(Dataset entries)
━━━━━━━━━━

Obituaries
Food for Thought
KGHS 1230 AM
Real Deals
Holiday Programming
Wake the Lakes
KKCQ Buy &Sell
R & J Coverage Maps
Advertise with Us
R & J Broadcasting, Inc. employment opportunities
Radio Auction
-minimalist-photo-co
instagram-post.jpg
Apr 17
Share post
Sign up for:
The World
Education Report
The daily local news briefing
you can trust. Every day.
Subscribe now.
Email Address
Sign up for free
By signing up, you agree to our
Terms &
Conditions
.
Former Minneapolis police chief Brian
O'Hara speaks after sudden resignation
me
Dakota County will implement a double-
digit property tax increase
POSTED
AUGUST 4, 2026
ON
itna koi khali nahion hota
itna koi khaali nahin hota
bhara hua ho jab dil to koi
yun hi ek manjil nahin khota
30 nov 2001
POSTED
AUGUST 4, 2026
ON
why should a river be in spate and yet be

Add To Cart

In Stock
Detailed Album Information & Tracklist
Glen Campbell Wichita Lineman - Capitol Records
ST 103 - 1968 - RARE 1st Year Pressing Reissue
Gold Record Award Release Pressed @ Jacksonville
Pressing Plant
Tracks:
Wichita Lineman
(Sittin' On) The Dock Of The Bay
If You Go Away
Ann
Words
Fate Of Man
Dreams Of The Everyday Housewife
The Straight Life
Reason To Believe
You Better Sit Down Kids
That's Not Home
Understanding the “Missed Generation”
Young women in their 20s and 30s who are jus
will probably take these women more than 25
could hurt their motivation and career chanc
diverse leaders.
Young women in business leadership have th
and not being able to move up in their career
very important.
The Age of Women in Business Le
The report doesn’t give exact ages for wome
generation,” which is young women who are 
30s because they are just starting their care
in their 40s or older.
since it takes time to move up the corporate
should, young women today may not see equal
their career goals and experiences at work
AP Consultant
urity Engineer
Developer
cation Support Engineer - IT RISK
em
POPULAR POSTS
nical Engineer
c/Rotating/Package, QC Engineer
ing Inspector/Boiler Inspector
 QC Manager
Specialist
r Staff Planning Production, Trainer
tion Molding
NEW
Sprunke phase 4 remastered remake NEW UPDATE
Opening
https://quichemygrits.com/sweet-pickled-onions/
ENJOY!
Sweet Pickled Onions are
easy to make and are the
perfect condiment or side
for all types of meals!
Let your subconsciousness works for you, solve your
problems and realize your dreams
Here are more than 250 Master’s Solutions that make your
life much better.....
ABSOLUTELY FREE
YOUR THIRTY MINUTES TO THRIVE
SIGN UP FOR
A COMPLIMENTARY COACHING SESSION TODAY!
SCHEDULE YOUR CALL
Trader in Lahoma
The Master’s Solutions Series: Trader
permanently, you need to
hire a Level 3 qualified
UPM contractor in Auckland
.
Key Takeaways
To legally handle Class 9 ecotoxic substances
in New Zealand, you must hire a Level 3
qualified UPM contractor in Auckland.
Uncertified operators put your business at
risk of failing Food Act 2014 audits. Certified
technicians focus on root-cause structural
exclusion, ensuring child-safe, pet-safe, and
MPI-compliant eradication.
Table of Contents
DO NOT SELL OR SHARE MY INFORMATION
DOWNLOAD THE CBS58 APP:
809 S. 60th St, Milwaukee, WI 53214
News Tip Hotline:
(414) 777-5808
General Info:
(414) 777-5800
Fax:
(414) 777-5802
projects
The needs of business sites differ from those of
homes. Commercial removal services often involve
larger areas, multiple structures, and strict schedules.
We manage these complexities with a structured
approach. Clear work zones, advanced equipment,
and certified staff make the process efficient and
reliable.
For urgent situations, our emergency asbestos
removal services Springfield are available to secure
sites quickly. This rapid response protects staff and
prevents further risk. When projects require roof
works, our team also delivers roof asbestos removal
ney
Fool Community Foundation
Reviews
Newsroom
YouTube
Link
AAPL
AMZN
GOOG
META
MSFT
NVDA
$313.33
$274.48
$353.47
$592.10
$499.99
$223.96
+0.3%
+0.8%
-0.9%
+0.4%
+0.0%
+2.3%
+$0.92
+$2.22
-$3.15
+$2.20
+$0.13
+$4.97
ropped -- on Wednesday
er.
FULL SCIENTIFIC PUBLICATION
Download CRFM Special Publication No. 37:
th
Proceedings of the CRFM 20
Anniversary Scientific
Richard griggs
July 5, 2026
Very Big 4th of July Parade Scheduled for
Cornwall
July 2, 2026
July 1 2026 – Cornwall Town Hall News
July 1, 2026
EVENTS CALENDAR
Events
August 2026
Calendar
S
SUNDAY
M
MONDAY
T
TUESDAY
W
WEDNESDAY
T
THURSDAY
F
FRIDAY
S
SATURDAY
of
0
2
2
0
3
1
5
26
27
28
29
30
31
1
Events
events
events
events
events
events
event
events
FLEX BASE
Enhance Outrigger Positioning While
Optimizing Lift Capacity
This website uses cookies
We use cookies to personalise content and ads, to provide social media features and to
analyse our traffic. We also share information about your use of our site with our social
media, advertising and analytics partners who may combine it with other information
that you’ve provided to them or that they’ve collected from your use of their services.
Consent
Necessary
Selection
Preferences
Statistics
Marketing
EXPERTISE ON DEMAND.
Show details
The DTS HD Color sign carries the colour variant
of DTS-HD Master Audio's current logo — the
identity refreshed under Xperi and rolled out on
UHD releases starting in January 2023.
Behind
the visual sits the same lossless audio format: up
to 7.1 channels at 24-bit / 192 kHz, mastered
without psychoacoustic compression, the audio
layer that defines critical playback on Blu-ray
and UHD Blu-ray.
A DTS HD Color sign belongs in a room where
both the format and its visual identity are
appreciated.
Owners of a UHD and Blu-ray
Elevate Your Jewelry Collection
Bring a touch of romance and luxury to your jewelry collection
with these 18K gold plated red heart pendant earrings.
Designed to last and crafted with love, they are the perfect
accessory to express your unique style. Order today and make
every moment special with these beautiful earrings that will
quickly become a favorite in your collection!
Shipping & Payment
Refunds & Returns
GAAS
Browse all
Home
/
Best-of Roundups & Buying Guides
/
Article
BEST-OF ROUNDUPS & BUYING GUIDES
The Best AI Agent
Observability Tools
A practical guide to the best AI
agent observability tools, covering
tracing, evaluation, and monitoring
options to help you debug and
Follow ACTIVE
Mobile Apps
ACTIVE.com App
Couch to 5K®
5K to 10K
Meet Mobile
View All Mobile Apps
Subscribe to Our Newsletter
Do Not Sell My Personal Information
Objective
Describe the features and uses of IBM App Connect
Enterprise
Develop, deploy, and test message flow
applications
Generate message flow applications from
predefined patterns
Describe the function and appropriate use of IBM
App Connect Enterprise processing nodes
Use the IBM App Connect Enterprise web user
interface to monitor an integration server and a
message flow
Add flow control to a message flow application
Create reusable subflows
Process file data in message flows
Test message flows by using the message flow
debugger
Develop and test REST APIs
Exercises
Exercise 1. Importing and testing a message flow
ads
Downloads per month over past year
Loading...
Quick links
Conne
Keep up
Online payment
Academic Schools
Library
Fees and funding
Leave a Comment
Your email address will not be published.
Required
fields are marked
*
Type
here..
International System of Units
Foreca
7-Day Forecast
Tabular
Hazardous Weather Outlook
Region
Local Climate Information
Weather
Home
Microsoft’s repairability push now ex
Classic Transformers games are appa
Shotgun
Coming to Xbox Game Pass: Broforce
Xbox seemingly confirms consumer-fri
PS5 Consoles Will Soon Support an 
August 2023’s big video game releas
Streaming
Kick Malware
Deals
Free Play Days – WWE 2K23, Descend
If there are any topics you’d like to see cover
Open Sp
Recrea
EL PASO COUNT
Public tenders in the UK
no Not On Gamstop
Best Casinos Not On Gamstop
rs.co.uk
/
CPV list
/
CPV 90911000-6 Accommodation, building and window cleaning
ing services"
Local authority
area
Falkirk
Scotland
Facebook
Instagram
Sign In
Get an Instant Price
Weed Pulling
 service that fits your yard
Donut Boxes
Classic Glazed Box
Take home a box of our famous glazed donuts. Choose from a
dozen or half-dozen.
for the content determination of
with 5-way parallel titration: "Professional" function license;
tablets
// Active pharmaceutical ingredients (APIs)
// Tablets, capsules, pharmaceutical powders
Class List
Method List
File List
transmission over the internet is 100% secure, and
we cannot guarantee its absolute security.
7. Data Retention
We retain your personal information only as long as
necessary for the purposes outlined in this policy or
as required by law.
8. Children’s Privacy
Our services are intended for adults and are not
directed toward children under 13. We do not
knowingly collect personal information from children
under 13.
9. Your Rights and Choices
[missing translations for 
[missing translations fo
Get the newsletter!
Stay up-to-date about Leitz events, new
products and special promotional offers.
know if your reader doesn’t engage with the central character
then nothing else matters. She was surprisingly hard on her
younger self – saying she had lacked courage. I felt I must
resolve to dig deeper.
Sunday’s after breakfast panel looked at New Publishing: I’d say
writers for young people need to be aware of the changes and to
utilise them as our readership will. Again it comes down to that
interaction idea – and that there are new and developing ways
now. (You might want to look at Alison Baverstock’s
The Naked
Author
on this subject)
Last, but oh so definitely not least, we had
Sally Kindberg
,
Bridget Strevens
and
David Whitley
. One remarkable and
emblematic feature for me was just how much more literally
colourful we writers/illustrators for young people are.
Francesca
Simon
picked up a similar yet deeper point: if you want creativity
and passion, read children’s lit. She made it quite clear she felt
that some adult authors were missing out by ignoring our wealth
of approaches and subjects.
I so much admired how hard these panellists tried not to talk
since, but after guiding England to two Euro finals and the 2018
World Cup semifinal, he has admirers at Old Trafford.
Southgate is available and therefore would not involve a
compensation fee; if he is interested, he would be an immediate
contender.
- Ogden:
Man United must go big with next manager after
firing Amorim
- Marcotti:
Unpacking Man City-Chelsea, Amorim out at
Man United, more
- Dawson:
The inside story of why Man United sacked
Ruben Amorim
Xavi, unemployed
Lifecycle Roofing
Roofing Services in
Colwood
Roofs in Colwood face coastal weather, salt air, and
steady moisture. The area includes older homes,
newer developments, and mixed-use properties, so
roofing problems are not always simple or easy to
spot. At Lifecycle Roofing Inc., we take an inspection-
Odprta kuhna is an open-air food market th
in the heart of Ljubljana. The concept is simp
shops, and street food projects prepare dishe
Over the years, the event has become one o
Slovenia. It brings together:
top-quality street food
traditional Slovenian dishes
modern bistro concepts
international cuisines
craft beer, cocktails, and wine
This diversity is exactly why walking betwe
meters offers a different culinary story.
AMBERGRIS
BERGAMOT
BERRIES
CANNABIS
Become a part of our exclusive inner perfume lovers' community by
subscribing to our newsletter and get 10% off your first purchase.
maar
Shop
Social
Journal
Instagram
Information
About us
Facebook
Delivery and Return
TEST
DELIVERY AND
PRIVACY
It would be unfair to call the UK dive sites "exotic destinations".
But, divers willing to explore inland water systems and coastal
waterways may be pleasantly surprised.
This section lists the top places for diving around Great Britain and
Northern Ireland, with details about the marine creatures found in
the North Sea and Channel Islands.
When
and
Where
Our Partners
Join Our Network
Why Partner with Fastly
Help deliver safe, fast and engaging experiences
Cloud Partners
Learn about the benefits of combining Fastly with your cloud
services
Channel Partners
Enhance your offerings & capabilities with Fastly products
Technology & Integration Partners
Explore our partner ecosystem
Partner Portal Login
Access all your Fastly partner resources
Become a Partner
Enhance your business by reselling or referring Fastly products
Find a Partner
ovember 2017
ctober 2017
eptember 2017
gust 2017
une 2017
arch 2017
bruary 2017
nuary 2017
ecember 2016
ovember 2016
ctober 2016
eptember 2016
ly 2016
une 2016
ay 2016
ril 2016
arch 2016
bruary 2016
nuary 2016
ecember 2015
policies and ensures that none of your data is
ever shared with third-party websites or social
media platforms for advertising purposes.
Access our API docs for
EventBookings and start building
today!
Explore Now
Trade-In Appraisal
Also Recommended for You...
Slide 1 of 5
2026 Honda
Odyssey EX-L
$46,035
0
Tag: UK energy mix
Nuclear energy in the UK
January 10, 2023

━━━━━━━━━━

* _YOUR ASSIGNMENT_
How many lines of the material above contain the string "Lineman"? Matching is case-sensitive; give only the number.

* _SOLUTION TO THIS PROBLEM_
2